Guignol’s Band is based on Céline’s memories of wartime London. Having been wounded and honourably discharged from the army, he was assigned to a desk job at the French consulate in May 1915, and stayed in the British capital until March of the following year. London was at that time considered to be a culturally advanced city, with avant-garde movements including the Imagists and Vorticists.

For many critics Céline’s greatest contribution is as a literary stylist. Written in a fast paced staccato slang, replete with ellipses, his novels made a highly original contribution to the modernist canon. His account of humanity is at once atrociously disparaging, and very funny.

The negativity that fuelled Céline’s black humour also led him to fascism. Between 1937- 41 he wrote a number of anti-Semitic pamphlets. Guignol’s Band was begun in Brittany in the summer of 1942, by which time he already thought Germany would lose the war. In October the BBC French Service named Céline as a collaborator.

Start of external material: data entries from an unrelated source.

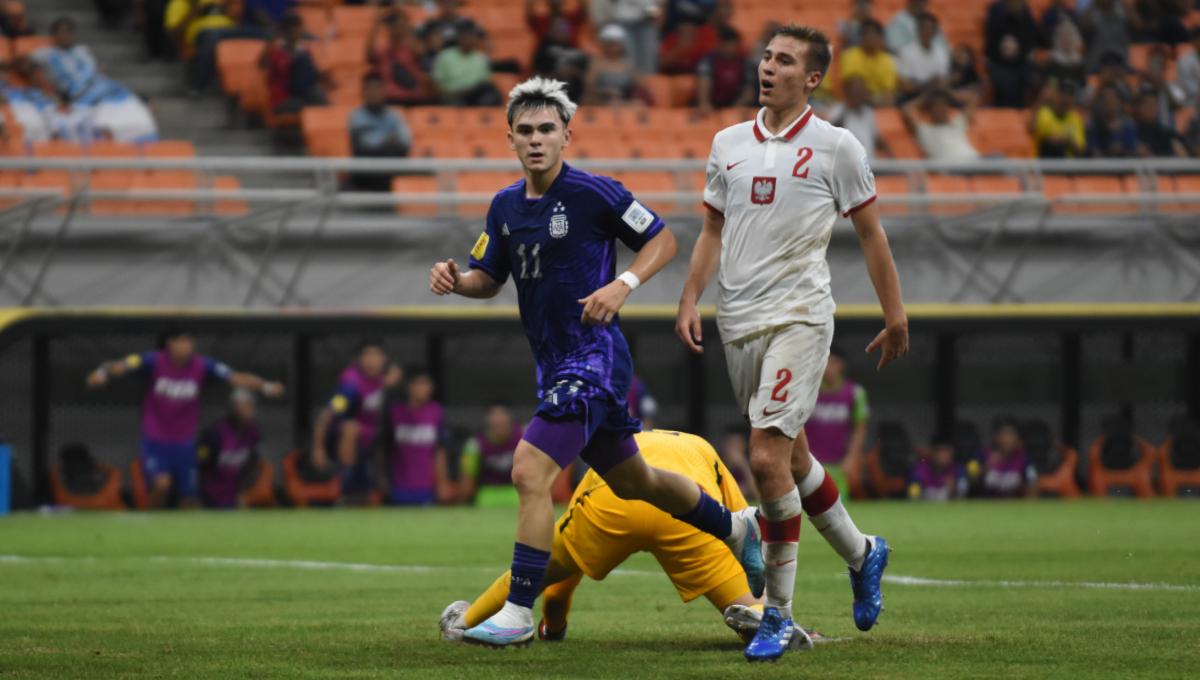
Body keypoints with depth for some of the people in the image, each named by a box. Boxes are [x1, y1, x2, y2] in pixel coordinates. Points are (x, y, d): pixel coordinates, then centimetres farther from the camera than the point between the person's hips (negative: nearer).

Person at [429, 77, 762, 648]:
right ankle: (737, 529, 46)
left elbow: (663, 240, -5)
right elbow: (488, 278, 17)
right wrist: (454, 279, -5)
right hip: (555, 364, 9)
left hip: (593, 357, -9)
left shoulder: (593, 193, -13)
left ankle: (518, 612, -14)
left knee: (529, 472, -20)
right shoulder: (506, 205, 8)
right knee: (632, 481, 23)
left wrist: (623, 284, -20)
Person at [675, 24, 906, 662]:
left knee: (768, 458, -16)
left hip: (798, 316, -6)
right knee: (791, 458, 15)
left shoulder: (836, 147, -2)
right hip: (739, 322, 6)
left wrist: (895, 315, 3)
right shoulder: (728, 143, 11)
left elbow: (870, 233, 3)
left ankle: (778, 614, -8)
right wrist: (690, 301, 6)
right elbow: (713, 231, 17)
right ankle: (860, 554, 39)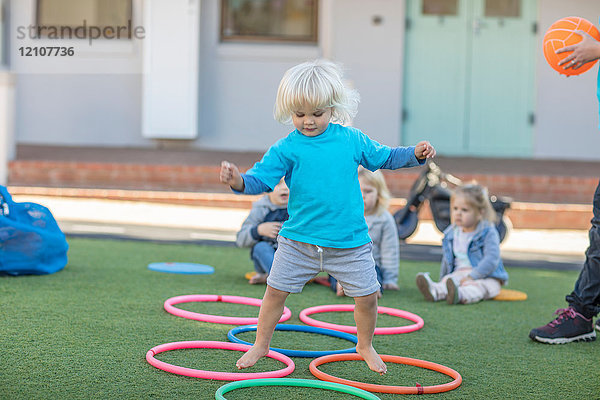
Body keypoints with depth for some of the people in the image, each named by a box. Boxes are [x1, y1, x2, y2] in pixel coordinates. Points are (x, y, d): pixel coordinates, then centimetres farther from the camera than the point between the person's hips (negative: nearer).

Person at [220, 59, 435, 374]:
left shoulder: (352, 140, 1)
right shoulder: (286, 148, -6)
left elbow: (385, 158, 15)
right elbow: (260, 179, -11)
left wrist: (415, 154, 1)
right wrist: (237, 180, -32)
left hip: (350, 241, 1)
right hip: (298, 241, -1)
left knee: (367, 295, 5)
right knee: (276, 290, 5)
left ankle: (365, 345, 31)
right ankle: (260, 345, 26)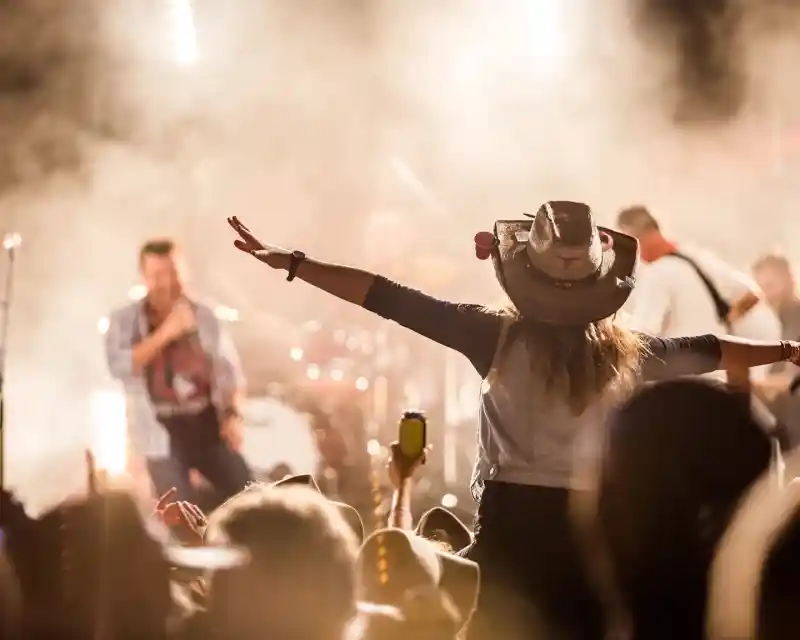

He continued to work on the book at Bezons, a poor suburb of Paris where he was employed as a doctor. With an Allied invasion imminent, he decided to have the finished part of the novel published as Guignol’s Band I whilst there was still time. Fearing that the Resistance would kill him, Céline then fled north with his wife Lucette to Berlin, and eventually on to Denmark. Versions of Guignol’s Band II were drafted before leaving Paris, on their hazardous journey north, and in Denmark whilst in prison. Completed there in 1947, it was posthumously published in 1964 under the misleading title of London Bridge.